Very recently, a friend of mine moved out of her city apartment into a spacious home in the suburbs, complete with white picket fences, play swings in the back, and all things that make for a great holiday card snapshot.
With a basket of store-bought muffins, I arrived at her abode on a Sunday afternoon for what was touted to be the housewarming party of the season. A keen observer, I took notice of what she had done with the place, and couldn't help but make mental notes of how I would do things differently. What makes me an expert, you may ask? Well, nothing really. Like any hopeful homeowner, I've been reading up interior magazines and talking to some friends in the biz because I'm looking to buy a place of my own soon, and the one comment that stuck with me is, "Work backwards. We all have a long list of things we like, so it's easy to lose sight and turn your house into a hoarding ground."
Here's what that means in practice:
Take A Step Back & Review
The most important thing you need to do is stop and give your surroundings a good look. You could live in a four-bedroom house or one-room apartment, it doesn’t matter. What does matter is how you make the most of the space you have.
Confined to a small space? You really don’t need too much furniture and should perhaps opt for functional units, lightweight pieces, and ones that lay low and close to the ground to keep the eye level clear of clutter. On the other hand, if you have a spacious living room, strategically placed lamps, armchairs and coffee tables might work in your favor and lend character to the big empty area.
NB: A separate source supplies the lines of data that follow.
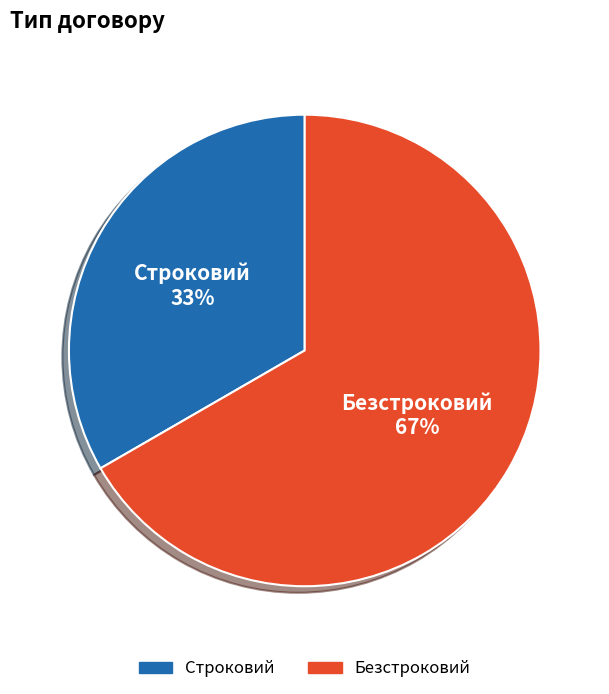

Which category has the smallest portion of the pie?

Строковий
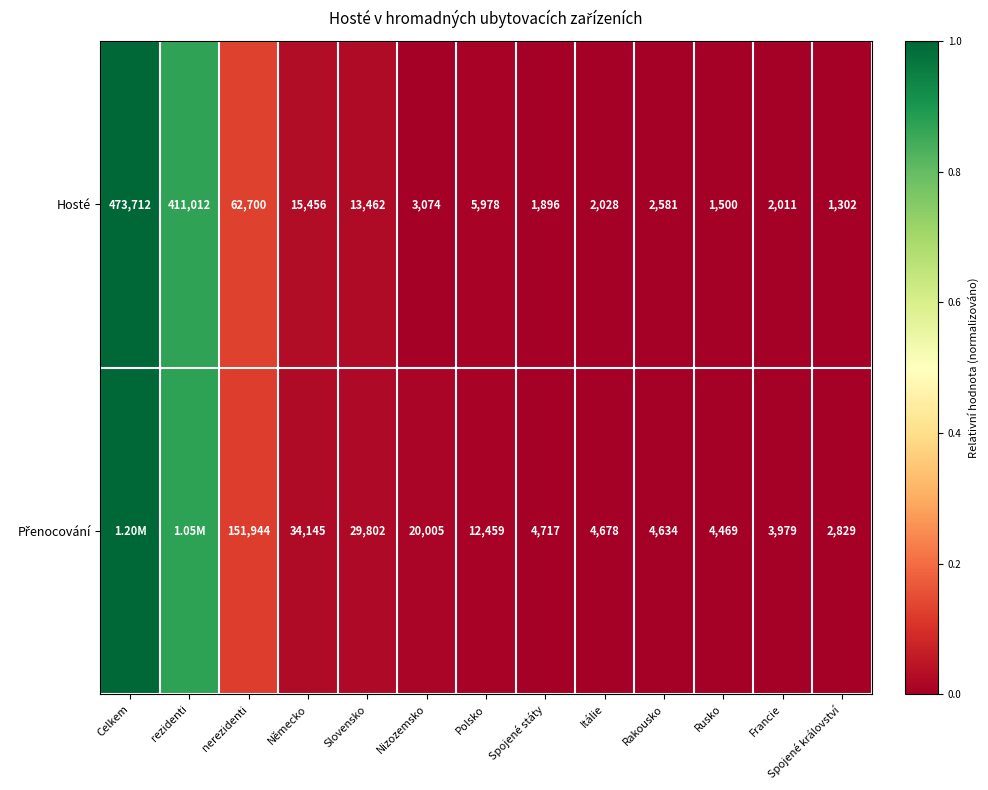

Rank the categories by Hosté value from lowest to highest.

Spojené království, Rusko, Spojené státy, Francie, Itálie, Rakousko, Nizozemsko, Polsko, Slovensko, Německo, nerezidenti, rezidenti, Celkem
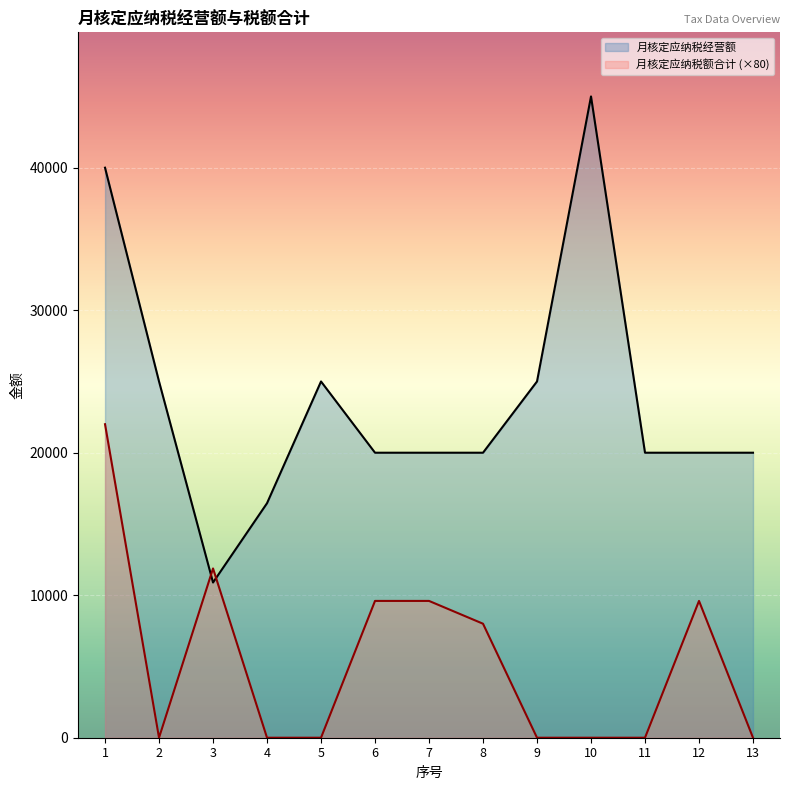

At which category does 月核定应纳税额合计 reach its first local peak?

3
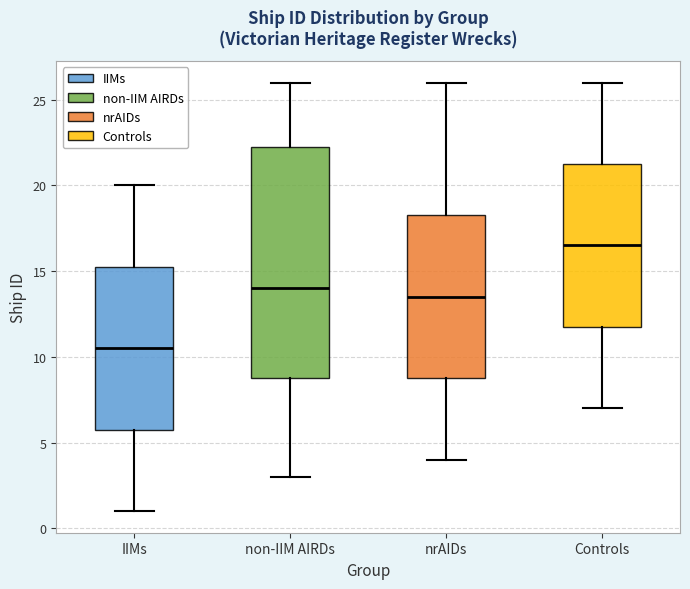

Which box is the tallest, from its lower edge to its upper edge?

non-IIM AIRDs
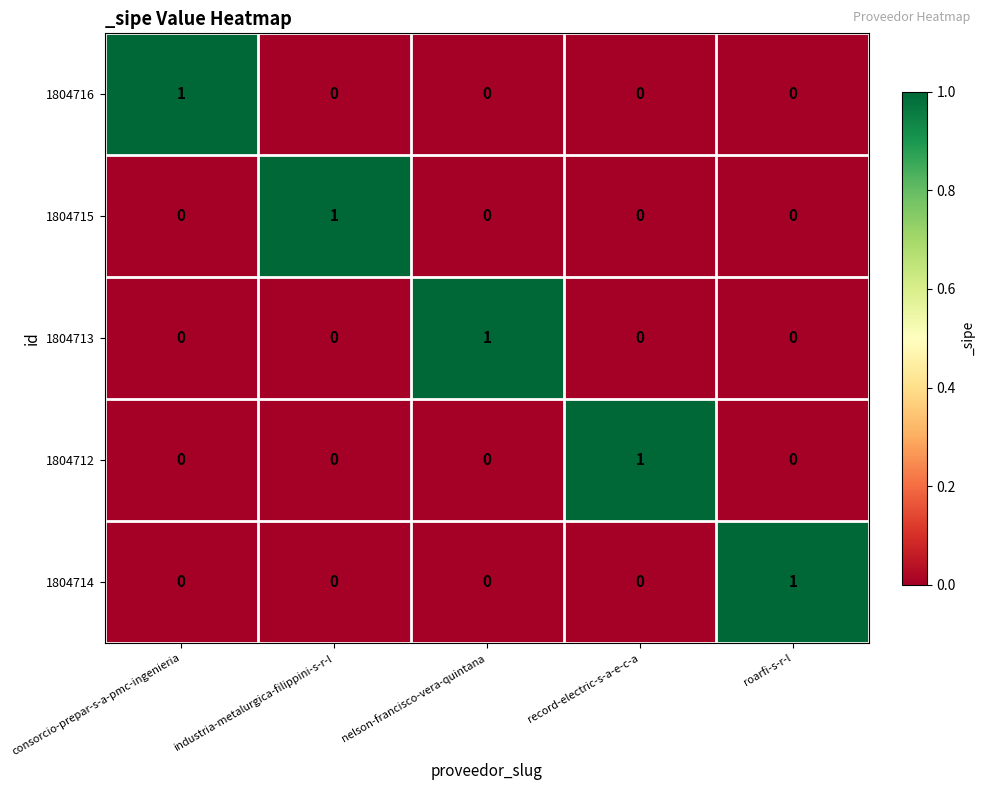

At how many categories does at least one series exceed 0?

5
The idea is to never make impulse purchases. Stand at the door and visualize everything you want to put in the room. Done? Now, take three things out and reasses. Still works, and maybe even looks better, doesn't it?
Color It In
According to color authority Pantone, the colors of 2016 are Rose Quartz (pale pink) and Serenity (baby blue). If you choose to comply with the trends, buy decor accessories and statement pieces that work with these colors; just remember, trends are short-lived so be prepared for a do-over.
A safer way is to first take stock of the furniture and decor you want to put in a room, and then pick the wall color you think will help tie it all together. It's about aesthetic appeal:
- Beiges and whites may appear boring, but with shades of bronze and gold in different textures, they can create a royal space that looks sophisticated and chic.
- Painting one wall a bright color has for long been trending, but in smaller apartments, they minimize depth of field and make the space look cramped.
- A myriad of colors work well for rooms with cultural themes, and also in play spaces because they enliven your senses and uplift the mood.
- Deeper tones and customized hues in a matte finish are a great way of lending the illusion of luxury to a room.
- Earthy browns are better suited for areas that naturally extend into the outside surroundings (balconies, porches, patios), because they don't spoil easy and seamlessly vibe with green scapes and blue skies.
The Less Is More Approach
You need to make the most of what you have—whether it's with the decor pieces you've accumulated over the years, knick-knacks with fond memories, or accesories that you yourself fancy. Remember, there isn't space for everything unless you have a huge house. So first things first, don't buy more decor accessories if you're already loaded with old ones.
Secondly, read the space you are in. Hardwood floors are too pretty to be covered by rugs. A chandelier may be too much (and too tacky) for a room with low ceilings. Throw pillows are out of place on sofas with small laps. And yes, you love your family but overdoing a wall or side tables with pictures is really unnecessary and visually jarring. Love collecting art? Maybe a wall painting is better than a 3ft tribal statue. Get the drift?
Ambitiously White & Overwhelmingly Inspired?
Oh, so pretty, are the all-white rooms in editorial pages, but let's get real. If you've got kids, are even a little clumsy, hope to entertain often, or use your living room as a bedroom on too many days then the ambitiously white statement sofa or decor needs to go. The amount you'll be paying for professional cleaning will far surpass the money you've spent on buying the pieces.
This voice of reason holds true for all sources of inspiration, be it a decor magazine, your Pinterest board, a friend's home, or even a mock set-up you see in a furniture store. Don't get lost in translation and when setting up your room, assess how it vibes with who you are as a person, your habits, your space, other occupants and users, and your budget, of course.